> _Задачи и задания_:
1) Ответьте на вопросы по тексту об «Аэлите», помечая ответы теми же буквами.
(a) Под каким названием вышла журнальная публикация «Аэлиты»?
(b) Над чем Толстой посмеялся в «Графе Калиостро»?
(c) В какие годы был создан роман «Гиперболоид инженера Гарина»?
2) Определите, согласуется ли каждое утверждение с текстом об «Аэлите». Ответьте «да» или «нет» и приведите решающие слова текста дословно.
(a) Тускубом руководит жажда наживы.
(b) Пессимизм послевоенной Европы Толстой остро ощутил в эмиграции.
(c) Тускуба и Гарина объединяет чудовищное властолюбие.
3) Воспроизведите без единого изменения фрагмент текста об «Аэлите», начиная со слов «С деспотической цепкостью» и далее вплоть до слов «в чудовищном властолюбии.».

> _Предоставленный текст_:
___

Почему же Толстой воспользовался псевдомифом, а не научным сочинением? Да потому что художнику не было нужды доказывать существование Атлантиды, сочиненный же оккультистами миф красив и поэтичен. Создатели мифа обладали незаурядным беллетристическим дарованием да и черпали свою «атлантологию» из индийского эпоса и других народно-поэтических произведений высокой художественной ценности. «Аэлита» примыкает к поэтической традиции, уходящей в глубину тысячелетий.

2

В «Графе Калиостро» Толстой посмеялся над теософской мистикой. В «Аэлите» разглядел содержавшийся в теософском псевдомифе глухой намек на социальное неравенство в царстве атлантов. Своим колдовством Калиостро порабощает женскую душу. Тускуб силой «древней чертовщины» подавляет волю к жизни своей дочери Аэлиты. Если черная магия Калиостро бессильна против любви и в конце концов смешна, то бесчеловечно холодная рассудочность Тускуба страшновата. Калиостро — нечистая сила из сказки, за Тускубом угадываются безжалостные социальные силы.

В этом наследнике рафинированного интеллекта атлантов-магацитлов Толстой как бы довел до логического завершения просвещенный технократизм, которому Уэллс и Богданов поручали в своих фантастических романах прогрессивную миссию. Мудрецом Тускубом руководит не жажда наживы или иная низменная страсть. Он желает «всего лишь» власти — безраздельной, и прежде всего над умами и душами. Он не хочет обновлять угасающее марсианское человечество (мотив, близкий брюсовской «Земле») не потому, что это невозможно — кипучая кровь атлантов однажды уже влила жизнь в оранжевых обитателей Тумы. Но возрождение грозит поколебать его власть и разрушить его философию, его «эстетику» пышного заката (журнальная публикация «Аэлиты» называлась «Закат Марса») — вот в чем мораль его деспотизма. Жажда жить, проснувшаяся в шахтах и подземных заводах, говорит Тускуб, — всего лишь темный инстинкт продления рода, «красная тьма», враждебная высшему духу и потому кощунственная.

Философией Тускуба Толстой откликнулся на волновавшую мировую общественность проблему буржуазной цивилизации (Г. Уэллс, И. Эренбург). Ее конец некоторые западные писатели (О. Шпенглер) отождествляли с закатом человечества. В эмиграции Толстой остро ощутил пессимизм послевоенной Европы — «уныние опустошенных душ» (10, 41). Фатализм Тускуба сконцентрировал мироощущение общества, охваченного чувством обреченности.

С деспотической цепкостью навязывает Тускуб человечеству свой собственный закат. Он почти искренен и по-своему прав, когда оправдывает философию заката двадцатитысячелетней цивилизацией угнетения: так жить в самом деле не стоит… Трудно отделаться от впечатления, что Алексей Толстой угадал самоубийственную психологию современного империализма, готового обречь человечество на истребление, лишь бы не допустить коммунизма.

Утопическая, философски-романтизированная, символическая фигура Тускуба, фанатика и аскета, ничем не напоминает Гарина из второго научно-фантастического романа А. Толстого «Гиперболоид инженера Гарина» (1925 — 1926) — эпикурейца и гениального авантюриста из белоэмигрантских кабаков. Но в одном они равны — в чудовищном властолюбии.

___

> _Элементы из источника данных_:
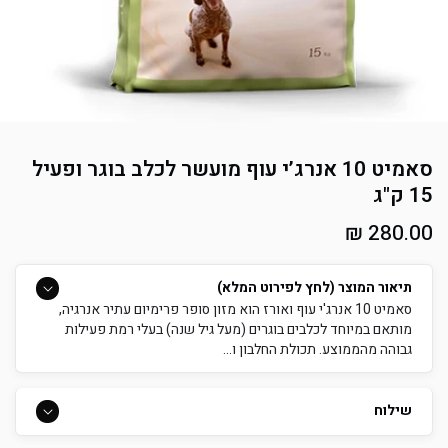
סאמיט 10 אנרג’י עוף מועשר לכלב בוגר ופעיל
15 ק"ג
מחיר
280.00 ₪
רגיל
תיאור המוצר (לחץ לפירוט המלא)
סאמיט 10 אנרג'י עוף ואורז הוא מזון סופר פרימיום עתיר אנרגיה,
מותאם במיוחד לכלבים בוגרים (מעל גיל שנה) בעלי רמת פעילות
גבוהה מהממוצע. תכולת החלבון ו...
שילוח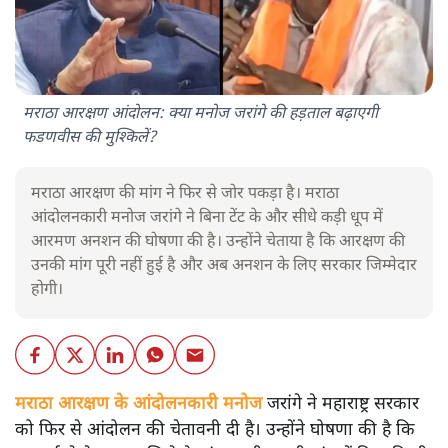
मराठा आरक्षण आंदोलन: क्या मनोज जरांगे की हड़ताल बढ़ाएगी
फडणवीस की मुश्किलें?
मराठा आरक्षण की मांग ने फिर से जोर पकड़ा है। मराठा
आंदोलनकारी मनोज जरांगे ने बिना टेंट के और सीधे कड़ी धूप में
आरमण अनशन की घोषणा की है। उन्होंने चेताया है कि आरक्षण की
उनकी मांग पूरी नहीं हुई है और अब अनशन के लिए सरकार जिम्मेदार
होगी।
मराठा आरक्षण के आंदोलनकारी मनोज
जरांगे ने महाराष्ट्र सरकार
को फिर से आंदोलन की चेतावनी दी है। उन्होंने घोषणा की है कि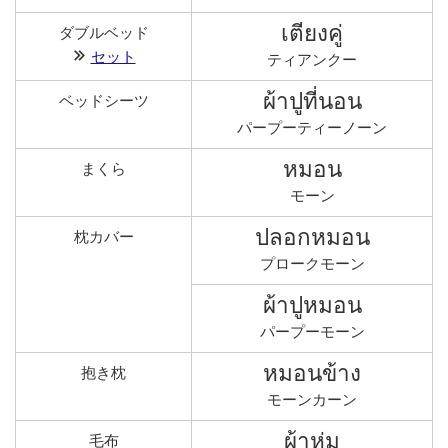
เตียงคู่
ダブルベッド
セット
ティアンクー
ผ้าปูที่นอน
ベッドシーツ
パープーティーノーン
หมอน
まくら
モーン
ปลอกหมอน
枕カバー
プロークモーン
ผ้าปูหมอน
パープーモーン
หมอนข้าง
抱き枕
モーンカーン
ผ้าห่ม
毛布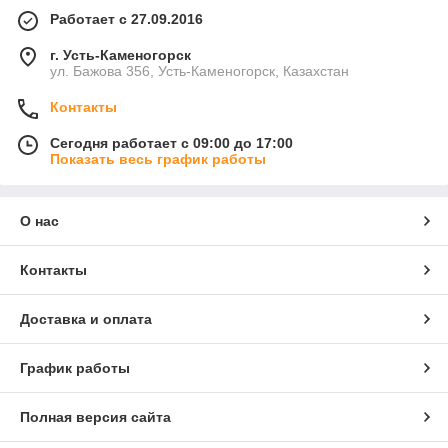
Работает с 27.09.2016
г. Усть-Каменогорск
ул. Бажова 356, Усть-Каменогорск, Казахстан
Контакты
Сегодня работает с 09:00 до 17:00
Показать весь график работы
О нас
Контакты
Доставка и оплата
График работы
Полная версия сайта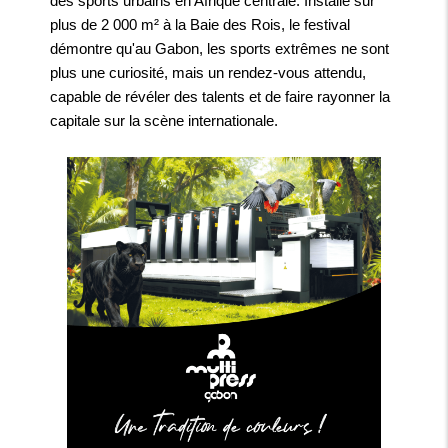
des sports urbains en Afrique centrale. Installé sur
plus de 2 000 m² à la Baie des Rois, le festival
démontre qu'au Gabon, les sports extrêmes ne sont
plus une curiosité, mais un rendez-vous attendu,
capable de révéler des talents et de faire rayonner la
capitale sur la scène internationale.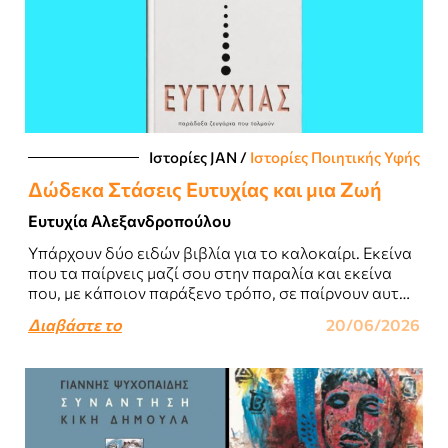
Ιστορίες JΑΝ
/
Ιστορίες Ποιητικής Υφής
Δώδεκα Στάσεις Ευτυχίας και μια Ζωή
Ευτυχία Αλεξανδροπούλου
Υπάρχουν δύο ειδών βιβλία για το καλοκαίρι. Εκείνα
που τα παίρνεις μαζί σου στην παραλία και εκείνα
που, με κάποιον παράξενο τρόπο, σε παίρνουν αυτά
μαζί τους...
Διαβάστε το
20/06/2026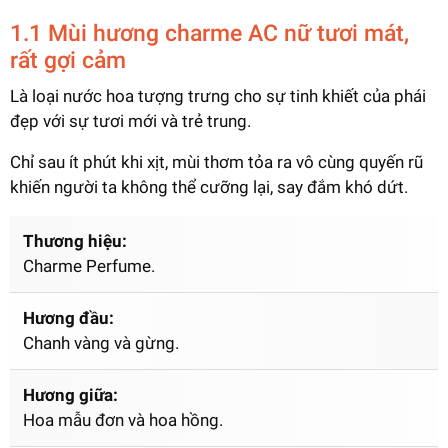
1.1 Mùi hương charme AC nữ tươi mát,
rất gợi cảm
Là loại nước hoa tượng trưng cho sự tinh khiết của phái
đẹp với sự tươi mới và trẻ trung.
Chỉ sau ít phút khi xịt, mùi thơm tỏa ra vô cùng quyến rũ
khiến người ta không thể cưỡng lại, say đắm khó dứt.
Thương hiệu:
Charme Perfume.
Hương đầu:
Chanh vàng và gừng.
Hương giữa:
Hoa mẫu đơn và hoa hồng.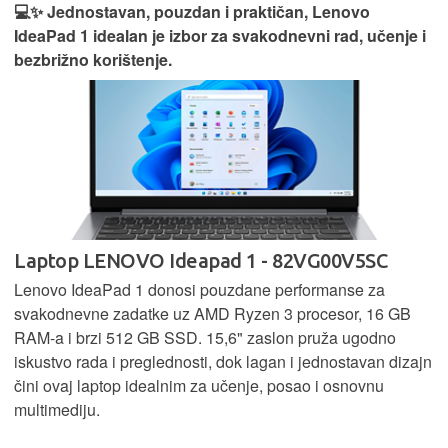
💻✨ Jednostavan, pouzdan i praktičan, Lenovo
IdeaPad 1 idealan je izbor za svakodnevni rad, učenje i
bezbrižno korištenje.
Laptop LENOVO Ideapad 1 - 82VG00V5SC
Lenovo IdeaPad 1 donosi pouzdane performanse za
svakodnevne zadatke uz AMD Ryzen 3 procesor, 16 GB
RAM-a i brzi 512 GB SSD. 15,6" zaslon pruža ugodno
iskustvo rada i preglednosti, dok lagan i jednostavan dizajn
čini ovaj laptop idealnim za učenje, posao i osnovnu
multimediju.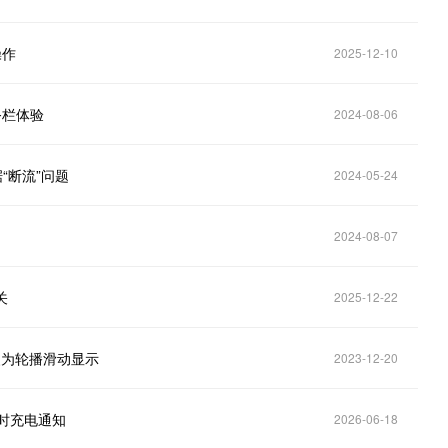
操作
2025-12-10
务栏体验
2024-08-06
据“断流”问题
2024-05-24
2024-08-07
关
2025-12-22
改为轮播滑动显示
2023-12-20
持实时充电通知
2026-06-18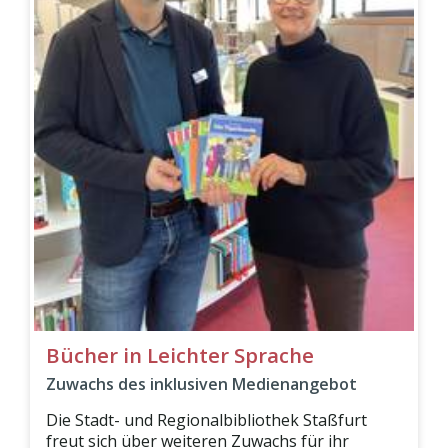
Bücher in Leichter Sprache
Zuwachs des inklusiven Medienangebot
Die Stadt- und Regionalbibliothek Staßfurt
freut sich über weiteren Zuwachs für ihr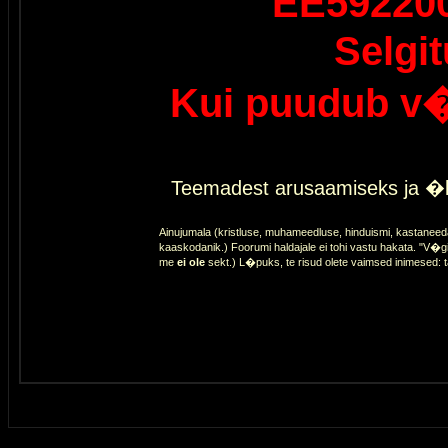
EE59220
Selgi
Kui puudub v�
Teemadest arusaamiseks ja �l
Ainujumala (kristluse, muhameedluse, hinduismi, kastaneed
kaaskodanik.) Foorumi haldajale ei tohi vastu hakata. "V�gi
me
ei ole
sekt.) L�puks, te risud olete vaimsed inimesed:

___

> _Ответы к заданиям_:
1)
(a) «Закат Марса».
(b) Над теософской мистикой.
(c) В 1925–1926 годах.

2)
(a) Нет: «Мудрецом Тускубом руководит не жажда наживы или иная низменная страсть».
(b) Да: «В эмиграции Толстой остро ощутил пессимизм послевоенной Европы».
(c) Да: «Но в одном они равны — в чудовищном властолюбии».

3)
С деспотической цепкостью навязывает Тускуб человечеству свой собственный закат. Он почти искренен и по-своему прав, когда оправдывает философию заката двадцатитысячелетней цивилизацией угнетения: так жить в самом деле не стоит… Трудно отделаться от впечатления, что Алексей Толстой угадал самоубийственную психологию современного империализма, готового обречь человечество на истребление, лишь бы не допустить коммунизма.

Утопическая, философски-романтизированная, символическая фигура Тускуба, фанатика и аскета, ничем не напоминает Гарина из второго научно-фантастического романа А. Толстого «Гиперболоид инженера Гарина» (1925 — 1926) — эпикурейца и гениального авантюриста из белоэмигрантских кабаков. Но в одном они равны — в чудовищном властолюбии.